We call this the Business Handshake pattern because it is crucial that the response implies successful processing of the request. This is what enables the pattern to ensure exactly-once execution of the desired effects. It would not be enough to merely confirm the delivery of the request to the recipient; this would not allow the conclusion that the recipient also performed the requested work. The distinction is naturally clear in cases where a response carries desired information as part of the business process, but the same applies to requests that just result in a state change for the recipient and where the requester does not need any resulting values in order to continue. For this reason, reliable communication cannot be delegated to a transport mechanism or middleware software product—you must foresee the necessary confirmations on the business level in order to achieve reliable processing.
The example uses a saga as the source of the requests. This makes it necessary to track the individual identities of commands (by using the uniqueness of the saga’s identity), which presents a burden in that cleaning up the memory of what has been done can be nontrivial.
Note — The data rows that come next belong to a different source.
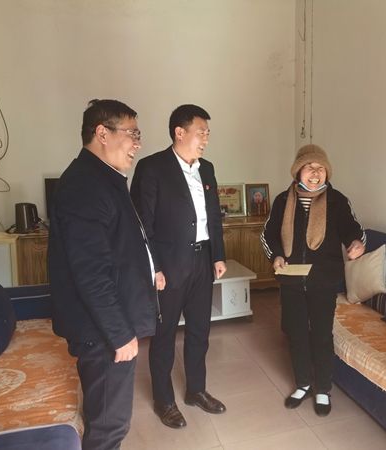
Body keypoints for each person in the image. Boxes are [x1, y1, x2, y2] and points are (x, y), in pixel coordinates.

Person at [48, 99, 164, 450]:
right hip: (102, 332)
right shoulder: (86, 186)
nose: (137, 144)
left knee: (107, 418)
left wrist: (150, 269)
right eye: (133, 134)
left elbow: (121, 243)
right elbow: (91, 273)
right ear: (102, 133)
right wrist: (120, 334)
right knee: (109, 426)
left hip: (108, 324)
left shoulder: (104, 178)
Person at [130, 104, 227, 429]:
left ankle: (196, 390)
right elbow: (142, 224)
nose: (206, 139)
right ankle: (164, 400)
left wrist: (218, 255)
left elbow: (214, 216)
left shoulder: (207, 169)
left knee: (200, 331)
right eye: (201, 133)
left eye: (208, 133)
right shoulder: (152, 168)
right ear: (179, 132)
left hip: (202, 261)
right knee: (164, 335)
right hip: (168, 266)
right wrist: (153, 267)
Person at [261, 144, 365, 416]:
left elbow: (353, 229)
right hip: (291, 280)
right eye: (310, 167)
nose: (316, 173)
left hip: (324, 280)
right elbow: (268, 234)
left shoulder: (337, 201)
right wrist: (276, 255)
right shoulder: (283, 200)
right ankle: (303, 383)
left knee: (321, 335)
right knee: (296, 333)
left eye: (321, 168)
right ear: (298, 171)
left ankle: (323, 389)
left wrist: (356, 242)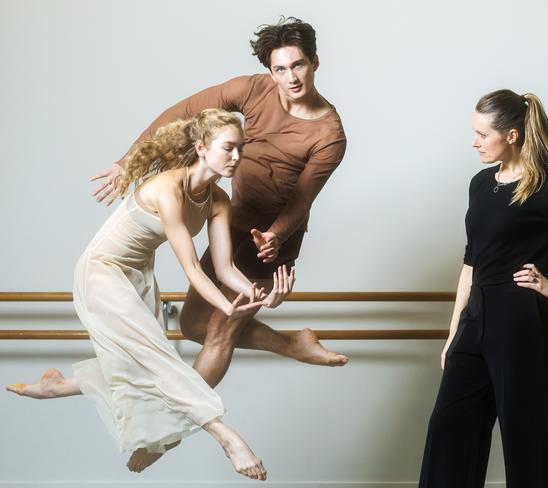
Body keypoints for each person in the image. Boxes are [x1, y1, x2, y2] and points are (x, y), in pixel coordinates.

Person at [7, 109, 297, 481]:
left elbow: (224, 269)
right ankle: (225, 437)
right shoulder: (167, 190)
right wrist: (229, 307)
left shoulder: (218, 200)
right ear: (201, 147)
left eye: (241, 149)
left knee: (139, 363)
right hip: (101, 272)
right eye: (228, 148)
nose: (237, 158)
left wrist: (261, 294)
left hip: (137, 275)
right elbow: (192, 268)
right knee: (156, 359)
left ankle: (58, 386)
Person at [89, 17, 348, 387]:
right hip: (232, 222)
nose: (291, 77)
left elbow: (302, 199)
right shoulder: (252, 89)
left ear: (314, 63)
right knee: (193, 324)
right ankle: (293, 343)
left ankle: (178, 418)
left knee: (220, 333)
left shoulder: (329, 134)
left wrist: (275, 235)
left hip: (272, 244)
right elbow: (184, 111)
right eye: (280, 68)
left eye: (298, 65)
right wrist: (128, 160)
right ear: (270, 71)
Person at [419, 90, 548, 487]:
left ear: (511, 135)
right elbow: (470, 264)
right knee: (449, 433)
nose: (474, 141)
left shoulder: (547, 185)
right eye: (474, 132)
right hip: (475, 320)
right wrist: (452, 335)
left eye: (482, 133)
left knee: (526, 439)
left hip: (521, 324)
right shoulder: (480, 184)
If the sender and recipient of reliable communication are both long-lived, and the exchange spans a large number of messages, it is more efficient to use sequence numbers, instead. With this simplification, a single counter is sufficient within the sender and recipient to track the number of the next message (in the sender) and the youngest message’s number that has successfully been received (in the recipient). The recipient then expects the sequence number to increase monotonically and contiguously, enabling the recipient to detect missing messages and thereby maintain the correct order of processing even when messages are retransmitted out of order.
15.7.4. Applicability
The Business Handshake pattern is applicable wherever requests must be conveyed and processed reliably. In situations where commands must not be lost even across machine failures, you need to use the persistent form of the pattern; if losses due to unforeseen failures can be tolerated, you can use the nonpersistent form. It is important to note that persistent storage is a costly operation that significantly reduces the throughput between two components.
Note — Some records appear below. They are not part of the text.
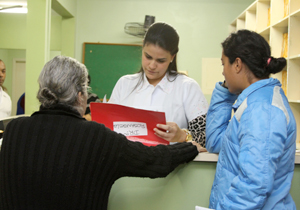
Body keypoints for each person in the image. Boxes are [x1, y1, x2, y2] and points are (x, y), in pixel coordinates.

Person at [0, 55, 206, 210]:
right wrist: (189, 146)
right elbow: (155, 161)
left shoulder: (13, 131)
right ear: (81, 96)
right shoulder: (96, 137)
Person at [206, 30, 296, 209]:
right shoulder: (253, 102)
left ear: (237, 64)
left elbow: (254, 187)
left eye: (224, 64)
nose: (223, 72)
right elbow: (216, 141)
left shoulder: (262, 110)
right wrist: (226, 89)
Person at [109, 22, 208, 146]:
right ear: (142, 48)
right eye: (148, 56)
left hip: (172, 164)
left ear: (172, 57)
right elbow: (108, 129)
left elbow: (206, 137)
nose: (152, 66)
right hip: (128, 162)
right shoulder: (124, 84)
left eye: (160, 60)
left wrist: (182, 136)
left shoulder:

One noteworthy aspect is that this pattern can be applied between two components that are communicating via intermediaries: if handling of requests and/or responses along the path between the business handshake partners is idempotent, then the intermediaries can forgo the use of expensive persistence mechanisms and instead rely on at-least-once delivery that the exchange between the handshake partners gives them.
15.8. Summary
In this chapter, you learned the elementary building blocks for modeling information flows in Reactive systems:
- We familiarized you with the superficially trivial pattern of request and response, taking note of the benefits of complete and self-contained messages.
- We presented the Ask pattern as a shrink-wrapped request–response pair, in contrast with the performance advantages of forward message flow.
- For more-complex relations between components, we explored the Aggregator and Saga patterns. The latter provides a way to distribute systems that would otherwise be difficult to separate due to transaction boundaries.
- We added reliability to peer-to-peer communications using the Business Handshake pattern.
Many other specialized patterns are relevant to building message-driven applications. For further reading, we recommend Vaughn Vernon’s Reactive Messaging Patterns with the Actor Model (Addison-Wesley, 2015) and Enterprise Integration Patterns by Gregor Hohpe and Bobby Woolf (Addison-Wesley, 2003).